Абрам зашёл в опочивальню и увидел совершенно другую картину, нежели вчера. Пётр высоко сидел на подушках, вид его был почти здоровый, как и до болезни. Опять он был полон энергии и жажды деятельности. Он диктовал Макарову какой-то указ, что-то про рыбу, про кости, да про клей. Когда указ был готов, он размашисто подписал его и обратил взор на вошедшего Абрама.
– Вот, Абраша, сынок, на поправку кажися пошёл. Мне вчерась катеризацию исделали эти изверги (он указал взглядом на Блюменпроста), так я пряо и ожил. Ты не поверишь, здоров, как и ранее. Только слабость ещё в членах чувствуется. Ну ничего, даст бог, выкарабкаемся.
И уже обращаясь к Макарову.
– Слушай, друг любезный, распорядись-ка, что бы барабаны заткнулись, говорить мешают. Да и распорядись-ка ешо насчёт обеду, а мы пока с Абрамом Петровичем поболтаем, покалякаем.
Макаров нехотя поднялся, подозрительно посмотрел на Абрама, постоянно оглядываясь, двинулся к дверям. Когда он вышел, Пётр быстрым движением полез под подушку, достал какую-то бумагу и быстро сунул её в карман Абраму.
– Тихо, сынок, потом прочтёшь, сейчас не смотри. Как поправлюсь, обговорим детально.
Макаров вернулся очень быстро, подозрительно оглядел Абрама и срывающимся голосом сказал.
– Ваше Величество, распоряжения мною отданы, сей момент барабаны прекратят И далее, обращаясь уже к Абраму.
– А вас Абрам Петрович просит господин фельдмаршал, князь, Александр Данилович Меньшиков, принести обед Государю Императору.
Абрам вопросительно посмотрел на Петра. Пётр нахмурился, потом улыбнулся и тихо сказал.
– Иди, иди сынок, помни, что тебе сказано было.

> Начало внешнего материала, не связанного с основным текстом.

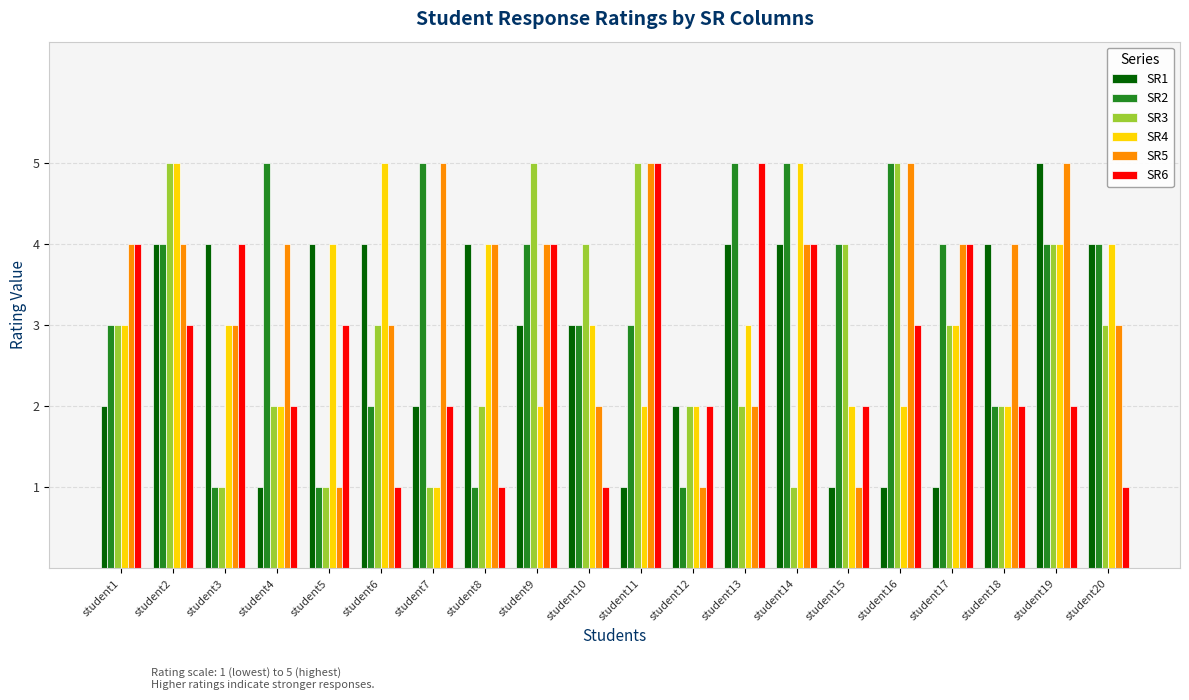

How many groups of bars are there?

20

Абрам вышел. В конце залы толпилась челядь дворовая с подносом, на котором стояло большое блюдо с гречневой кашей и куском парной осетрины. Ему передали поднос и он торжественно внёс его в опочивальню. Поставил на столик рядом с кроватью и отступил. Пётр хитро усмехнулся, взял в руку ложку и, обращаясь к Макарову промолвил.
– Друг любезный, Алексей, Васильевич, составь-ка мне кумпанию, что-то одному мне йисти не хочется, кусок в горло не лезет. А ведь каша-то знатная, салом гусиным заправлена, ох, хороша… Давай, давай, крыса канцелярская, отобедай со мною…
Макаров побледнел, только сумерки зашторенной опочивальни скрыли его мертвенную бледность.
– Я сыт, ваше величество, да и ложки нету…
– А ты моей, поешь-ка немного, отведай, а то подумаю ещё, что вы меня отравить надумали…
– Что вы, Ваше Величество, да как можно-то…
Дрожащею рукою он взял у Петра ложку набрал каши и положил её себе в рот.
– Давай ешь ещё и глотай сукин сын, глотай гадёныш!